После слова «выпад» прапорщик поражал сосну в отмеченное фломастером место. Фехтовальная премудрость, надо сказать, довольно легко Толику давалась. Он хорошо разучивал шаги и комбинации. И глядя на его успехи, я перестал считать Толика моего дураком, ибо всерьез полагаю фехтование интеллектуальным спортом и согласился бы с расхожей метафорой «шахматы на ногах», если бы не было в этой метафоре какого-то неуловимого дурновкусия.

Я смотрел, как Толик тренируется, и думал: гляди-ка ты, парень с головой, просто ему легче выражать мысли телом, нежели словами.
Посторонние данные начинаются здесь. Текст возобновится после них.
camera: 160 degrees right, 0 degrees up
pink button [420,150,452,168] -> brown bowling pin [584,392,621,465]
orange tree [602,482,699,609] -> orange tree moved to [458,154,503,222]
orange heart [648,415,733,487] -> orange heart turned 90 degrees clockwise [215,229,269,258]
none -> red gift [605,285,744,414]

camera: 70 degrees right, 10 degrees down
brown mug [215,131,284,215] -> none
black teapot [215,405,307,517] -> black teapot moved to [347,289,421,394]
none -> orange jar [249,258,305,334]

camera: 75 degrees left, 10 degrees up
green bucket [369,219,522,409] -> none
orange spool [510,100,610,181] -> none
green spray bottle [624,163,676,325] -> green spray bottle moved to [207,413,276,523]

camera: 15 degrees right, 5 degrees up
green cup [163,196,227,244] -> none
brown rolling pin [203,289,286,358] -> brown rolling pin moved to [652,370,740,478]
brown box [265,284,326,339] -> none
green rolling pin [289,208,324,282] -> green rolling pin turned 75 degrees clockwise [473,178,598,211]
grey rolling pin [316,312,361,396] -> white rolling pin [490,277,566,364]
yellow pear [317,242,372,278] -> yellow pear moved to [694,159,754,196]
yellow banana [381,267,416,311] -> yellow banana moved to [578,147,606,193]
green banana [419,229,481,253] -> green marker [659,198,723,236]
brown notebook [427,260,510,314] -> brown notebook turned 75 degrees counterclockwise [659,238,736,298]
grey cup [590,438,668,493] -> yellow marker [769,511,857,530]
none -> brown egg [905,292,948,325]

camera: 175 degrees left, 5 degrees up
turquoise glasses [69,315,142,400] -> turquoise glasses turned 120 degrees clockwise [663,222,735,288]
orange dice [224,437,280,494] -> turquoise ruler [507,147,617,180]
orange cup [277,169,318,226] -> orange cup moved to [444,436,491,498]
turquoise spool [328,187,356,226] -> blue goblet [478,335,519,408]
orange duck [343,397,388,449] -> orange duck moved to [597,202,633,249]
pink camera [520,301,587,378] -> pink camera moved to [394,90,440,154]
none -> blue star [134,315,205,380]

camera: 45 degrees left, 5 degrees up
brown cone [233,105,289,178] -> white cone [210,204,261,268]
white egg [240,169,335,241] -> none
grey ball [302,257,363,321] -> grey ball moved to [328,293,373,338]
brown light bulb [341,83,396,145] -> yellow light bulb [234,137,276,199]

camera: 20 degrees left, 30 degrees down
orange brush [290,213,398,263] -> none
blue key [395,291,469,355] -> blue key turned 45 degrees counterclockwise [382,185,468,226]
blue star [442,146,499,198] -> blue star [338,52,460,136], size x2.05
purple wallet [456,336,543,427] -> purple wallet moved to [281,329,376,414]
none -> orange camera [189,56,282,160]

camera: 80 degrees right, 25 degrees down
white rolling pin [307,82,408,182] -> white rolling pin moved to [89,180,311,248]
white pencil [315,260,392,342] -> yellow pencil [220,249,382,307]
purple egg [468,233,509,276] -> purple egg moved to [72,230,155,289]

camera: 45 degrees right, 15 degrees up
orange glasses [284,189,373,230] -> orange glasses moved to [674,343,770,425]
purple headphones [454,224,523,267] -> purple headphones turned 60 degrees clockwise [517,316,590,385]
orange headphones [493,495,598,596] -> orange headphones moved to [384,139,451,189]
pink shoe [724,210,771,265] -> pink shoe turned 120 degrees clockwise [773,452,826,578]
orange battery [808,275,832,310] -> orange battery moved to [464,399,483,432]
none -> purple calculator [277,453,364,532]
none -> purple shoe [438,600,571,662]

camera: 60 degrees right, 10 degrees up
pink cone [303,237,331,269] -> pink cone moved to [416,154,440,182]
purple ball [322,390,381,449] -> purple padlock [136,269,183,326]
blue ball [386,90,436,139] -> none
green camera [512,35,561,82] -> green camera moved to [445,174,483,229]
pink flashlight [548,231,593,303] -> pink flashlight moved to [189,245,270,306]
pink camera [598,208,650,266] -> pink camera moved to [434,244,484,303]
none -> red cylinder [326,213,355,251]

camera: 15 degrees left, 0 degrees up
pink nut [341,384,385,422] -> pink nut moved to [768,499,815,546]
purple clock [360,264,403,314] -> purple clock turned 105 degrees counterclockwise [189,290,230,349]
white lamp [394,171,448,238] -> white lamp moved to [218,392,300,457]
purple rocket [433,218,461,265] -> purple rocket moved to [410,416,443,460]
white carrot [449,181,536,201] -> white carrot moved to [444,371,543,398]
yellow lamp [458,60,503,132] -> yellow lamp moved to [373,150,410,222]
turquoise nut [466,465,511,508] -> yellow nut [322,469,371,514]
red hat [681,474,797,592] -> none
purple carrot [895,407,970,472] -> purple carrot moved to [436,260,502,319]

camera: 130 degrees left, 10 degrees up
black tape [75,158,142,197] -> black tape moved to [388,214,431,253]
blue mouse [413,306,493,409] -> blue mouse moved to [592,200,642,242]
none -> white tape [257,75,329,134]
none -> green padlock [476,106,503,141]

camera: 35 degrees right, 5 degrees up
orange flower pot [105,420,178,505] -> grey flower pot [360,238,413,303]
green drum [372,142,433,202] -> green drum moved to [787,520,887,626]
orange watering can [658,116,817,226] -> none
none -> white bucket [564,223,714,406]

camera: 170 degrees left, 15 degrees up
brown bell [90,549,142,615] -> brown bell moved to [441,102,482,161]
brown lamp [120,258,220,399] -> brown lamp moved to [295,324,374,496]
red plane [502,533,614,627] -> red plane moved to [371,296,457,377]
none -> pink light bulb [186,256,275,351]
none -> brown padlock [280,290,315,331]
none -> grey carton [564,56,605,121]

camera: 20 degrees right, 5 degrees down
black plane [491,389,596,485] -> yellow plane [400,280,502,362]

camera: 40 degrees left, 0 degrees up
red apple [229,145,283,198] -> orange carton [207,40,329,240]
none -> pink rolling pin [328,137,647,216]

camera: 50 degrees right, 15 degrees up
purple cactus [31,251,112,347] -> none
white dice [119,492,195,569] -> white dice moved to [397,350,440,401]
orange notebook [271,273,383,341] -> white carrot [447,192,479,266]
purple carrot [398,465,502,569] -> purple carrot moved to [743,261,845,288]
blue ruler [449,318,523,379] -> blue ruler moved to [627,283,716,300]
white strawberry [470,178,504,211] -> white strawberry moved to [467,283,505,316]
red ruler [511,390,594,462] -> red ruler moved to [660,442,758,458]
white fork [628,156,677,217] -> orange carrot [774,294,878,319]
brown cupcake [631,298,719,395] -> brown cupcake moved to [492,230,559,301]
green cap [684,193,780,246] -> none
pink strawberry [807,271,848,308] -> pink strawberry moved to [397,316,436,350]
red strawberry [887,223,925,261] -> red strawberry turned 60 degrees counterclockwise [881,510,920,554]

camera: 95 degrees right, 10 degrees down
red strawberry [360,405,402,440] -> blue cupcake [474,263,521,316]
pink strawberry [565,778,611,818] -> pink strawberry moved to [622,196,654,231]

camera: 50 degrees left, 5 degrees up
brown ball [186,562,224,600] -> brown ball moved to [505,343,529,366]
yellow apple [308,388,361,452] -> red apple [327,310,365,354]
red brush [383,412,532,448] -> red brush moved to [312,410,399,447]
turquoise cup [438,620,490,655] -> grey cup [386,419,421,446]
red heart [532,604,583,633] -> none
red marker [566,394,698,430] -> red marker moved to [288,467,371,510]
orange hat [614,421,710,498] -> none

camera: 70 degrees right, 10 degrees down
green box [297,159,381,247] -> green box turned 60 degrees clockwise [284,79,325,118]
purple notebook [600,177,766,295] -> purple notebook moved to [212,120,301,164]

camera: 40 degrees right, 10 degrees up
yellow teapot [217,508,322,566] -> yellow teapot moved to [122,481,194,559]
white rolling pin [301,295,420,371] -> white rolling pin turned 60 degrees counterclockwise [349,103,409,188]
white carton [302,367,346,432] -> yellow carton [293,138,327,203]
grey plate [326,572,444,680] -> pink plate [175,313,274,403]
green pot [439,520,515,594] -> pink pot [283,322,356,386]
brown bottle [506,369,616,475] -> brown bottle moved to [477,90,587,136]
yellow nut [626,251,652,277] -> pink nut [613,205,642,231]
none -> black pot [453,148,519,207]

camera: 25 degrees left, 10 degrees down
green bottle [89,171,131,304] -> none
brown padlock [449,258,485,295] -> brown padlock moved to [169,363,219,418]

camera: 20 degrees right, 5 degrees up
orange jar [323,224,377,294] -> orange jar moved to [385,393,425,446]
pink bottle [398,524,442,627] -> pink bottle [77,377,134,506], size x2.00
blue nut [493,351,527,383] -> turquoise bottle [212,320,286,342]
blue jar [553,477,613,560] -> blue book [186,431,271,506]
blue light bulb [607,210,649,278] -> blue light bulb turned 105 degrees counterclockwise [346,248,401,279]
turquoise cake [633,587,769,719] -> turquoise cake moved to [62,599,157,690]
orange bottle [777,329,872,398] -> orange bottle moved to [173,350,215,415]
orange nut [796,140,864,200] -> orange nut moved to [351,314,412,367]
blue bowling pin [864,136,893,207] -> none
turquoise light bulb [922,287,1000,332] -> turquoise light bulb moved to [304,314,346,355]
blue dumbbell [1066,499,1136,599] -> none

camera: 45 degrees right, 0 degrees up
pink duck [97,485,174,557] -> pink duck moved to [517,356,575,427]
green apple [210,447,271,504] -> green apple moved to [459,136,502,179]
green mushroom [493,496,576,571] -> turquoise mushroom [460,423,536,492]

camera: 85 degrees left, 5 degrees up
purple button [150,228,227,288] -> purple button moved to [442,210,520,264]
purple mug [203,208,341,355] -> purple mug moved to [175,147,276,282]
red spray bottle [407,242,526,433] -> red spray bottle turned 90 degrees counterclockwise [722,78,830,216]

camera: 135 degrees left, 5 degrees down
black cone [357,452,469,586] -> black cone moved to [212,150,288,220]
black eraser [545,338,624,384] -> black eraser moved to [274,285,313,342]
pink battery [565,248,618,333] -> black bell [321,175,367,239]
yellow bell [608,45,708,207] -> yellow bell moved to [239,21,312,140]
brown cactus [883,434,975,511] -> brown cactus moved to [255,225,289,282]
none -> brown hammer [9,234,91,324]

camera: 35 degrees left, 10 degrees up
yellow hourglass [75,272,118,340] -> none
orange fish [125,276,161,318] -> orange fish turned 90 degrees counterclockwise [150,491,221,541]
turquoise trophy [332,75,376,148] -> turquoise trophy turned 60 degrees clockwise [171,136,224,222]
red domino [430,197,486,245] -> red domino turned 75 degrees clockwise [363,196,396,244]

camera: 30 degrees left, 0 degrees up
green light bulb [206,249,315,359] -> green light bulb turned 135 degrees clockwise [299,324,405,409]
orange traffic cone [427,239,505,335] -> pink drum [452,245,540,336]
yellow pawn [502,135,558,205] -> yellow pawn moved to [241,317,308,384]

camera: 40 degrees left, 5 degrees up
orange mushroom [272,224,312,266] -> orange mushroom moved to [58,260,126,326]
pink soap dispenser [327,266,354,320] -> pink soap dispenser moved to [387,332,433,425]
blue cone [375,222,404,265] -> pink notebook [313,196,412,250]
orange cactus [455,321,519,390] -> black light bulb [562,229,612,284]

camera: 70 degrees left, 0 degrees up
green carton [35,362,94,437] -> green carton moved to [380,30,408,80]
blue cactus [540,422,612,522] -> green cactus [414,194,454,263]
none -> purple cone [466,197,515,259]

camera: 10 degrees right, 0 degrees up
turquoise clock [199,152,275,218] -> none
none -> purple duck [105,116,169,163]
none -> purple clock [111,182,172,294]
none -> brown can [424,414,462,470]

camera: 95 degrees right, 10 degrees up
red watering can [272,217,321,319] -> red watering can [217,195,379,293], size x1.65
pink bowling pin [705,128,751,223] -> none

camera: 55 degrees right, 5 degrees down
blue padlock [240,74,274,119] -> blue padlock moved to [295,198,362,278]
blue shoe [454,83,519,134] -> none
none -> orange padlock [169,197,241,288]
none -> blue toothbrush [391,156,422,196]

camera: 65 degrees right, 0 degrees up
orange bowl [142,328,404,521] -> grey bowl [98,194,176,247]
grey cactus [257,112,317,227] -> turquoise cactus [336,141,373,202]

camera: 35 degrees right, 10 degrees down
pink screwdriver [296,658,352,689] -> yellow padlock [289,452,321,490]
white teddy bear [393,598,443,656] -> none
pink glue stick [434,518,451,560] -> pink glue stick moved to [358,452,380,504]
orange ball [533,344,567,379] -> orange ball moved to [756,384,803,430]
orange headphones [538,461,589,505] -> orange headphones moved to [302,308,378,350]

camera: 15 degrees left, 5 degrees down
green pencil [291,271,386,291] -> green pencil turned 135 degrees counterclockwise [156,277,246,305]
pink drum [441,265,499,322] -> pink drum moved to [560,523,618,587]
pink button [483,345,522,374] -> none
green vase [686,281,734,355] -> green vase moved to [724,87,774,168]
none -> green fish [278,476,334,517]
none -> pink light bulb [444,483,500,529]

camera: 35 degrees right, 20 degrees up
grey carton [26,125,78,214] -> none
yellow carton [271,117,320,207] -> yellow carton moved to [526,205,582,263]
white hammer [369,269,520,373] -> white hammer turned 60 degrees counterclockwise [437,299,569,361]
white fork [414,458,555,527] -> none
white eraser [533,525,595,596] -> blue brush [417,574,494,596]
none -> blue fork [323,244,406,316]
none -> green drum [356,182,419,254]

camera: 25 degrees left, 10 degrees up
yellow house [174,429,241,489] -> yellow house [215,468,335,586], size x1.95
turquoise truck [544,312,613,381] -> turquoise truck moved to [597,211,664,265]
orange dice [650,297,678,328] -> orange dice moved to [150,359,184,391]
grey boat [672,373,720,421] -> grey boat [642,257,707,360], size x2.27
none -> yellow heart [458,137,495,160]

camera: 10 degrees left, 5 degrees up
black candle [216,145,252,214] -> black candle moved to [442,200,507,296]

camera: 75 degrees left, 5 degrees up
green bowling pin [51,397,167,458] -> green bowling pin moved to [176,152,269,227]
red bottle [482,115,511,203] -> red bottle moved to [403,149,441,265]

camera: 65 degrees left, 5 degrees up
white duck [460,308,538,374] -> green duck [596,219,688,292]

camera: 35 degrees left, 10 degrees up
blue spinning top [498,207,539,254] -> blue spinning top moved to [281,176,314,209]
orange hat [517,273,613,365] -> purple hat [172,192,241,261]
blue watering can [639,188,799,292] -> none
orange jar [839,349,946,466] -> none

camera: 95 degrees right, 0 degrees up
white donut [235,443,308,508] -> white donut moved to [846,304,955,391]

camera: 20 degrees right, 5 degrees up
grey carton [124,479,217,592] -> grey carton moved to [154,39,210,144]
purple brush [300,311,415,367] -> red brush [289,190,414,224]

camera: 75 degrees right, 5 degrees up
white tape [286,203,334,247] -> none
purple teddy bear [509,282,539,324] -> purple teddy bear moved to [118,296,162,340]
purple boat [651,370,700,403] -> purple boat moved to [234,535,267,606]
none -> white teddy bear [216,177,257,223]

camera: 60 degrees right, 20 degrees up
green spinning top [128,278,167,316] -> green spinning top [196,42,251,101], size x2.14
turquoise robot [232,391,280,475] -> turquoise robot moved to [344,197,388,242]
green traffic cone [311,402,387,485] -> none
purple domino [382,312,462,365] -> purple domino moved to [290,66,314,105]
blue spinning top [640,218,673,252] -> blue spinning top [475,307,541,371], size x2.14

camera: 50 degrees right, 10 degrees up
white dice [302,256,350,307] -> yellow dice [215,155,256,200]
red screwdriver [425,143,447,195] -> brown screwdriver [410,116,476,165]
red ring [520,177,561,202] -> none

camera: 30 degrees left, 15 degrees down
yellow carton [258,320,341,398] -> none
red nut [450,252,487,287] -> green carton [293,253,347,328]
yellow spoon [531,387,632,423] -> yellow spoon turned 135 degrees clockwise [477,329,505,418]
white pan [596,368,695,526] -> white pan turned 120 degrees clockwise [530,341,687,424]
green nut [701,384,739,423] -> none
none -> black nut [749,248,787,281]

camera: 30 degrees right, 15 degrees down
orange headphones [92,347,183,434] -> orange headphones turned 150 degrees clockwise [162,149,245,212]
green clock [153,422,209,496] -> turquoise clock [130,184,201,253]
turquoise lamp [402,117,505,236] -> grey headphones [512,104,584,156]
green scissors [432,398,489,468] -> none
Обычные интеллектуальные занятия у нас и впрямь буксовали. Я пытался заниматься с Толиком логикой, но прапорщик не был способен понять и уж тем более воспроизвести простейший силлогизм точно так же, как и я не смогу воспроизвести Толиковых логических построений. После фехтовальных занятий и душа (знали бы вы, каких усилий мне стоило приучить Толика принимать душ!) мы сидели на дерновой скамье у пруда, и я говорил:

– Смотрите, Анатолий, силлогизм состоит из двух посылок и вывода. Например, млекопитающие выкармливают детенышей молоком – первая посылка. Кошка выкармливает детенышей молоком – вторая посылка. Вывод: кошка – млекопитающее.

Толик надолго задумывался, а потом спрашивал:

– Куда смотреть-то?

Дальше прапорщик либо впадал в блаженную полудрему, в которой веками пребывает породивший его народ, либо переводил разговор на бытовые темы. И тут уж я решительно не мог следить за его мыслью. Без всякого повода Толик говорил вдруг:

– Эти вот, которые в суде, как они?

– Кто? – спрашивал я. – Приставы?

– Приставы, да! Это ж блядь пиздец!

Я пытался уточнить, что он имеет в виду, и заодно просил его без нужды не ругаться матом. А прапорщик продолжал:

– Ну, это ж совсем совести надо не иметь, чтобы быть приставом. Это ж как фашисты или полицаи. Они ж все такое где-то как-то…»

Мы сидели на дерновой скамье. Над нашими головами цвела удивительная махровая сирень, я наклонял ветку, отыскивал цветок о пяти лепестках, по детской привычке отправлял его в рот и не мог придумать желания, которое хотелось бы загадать. У меня не было желаний. Я спрашивал:

– Что, по-вашему, значит слово «пристав»?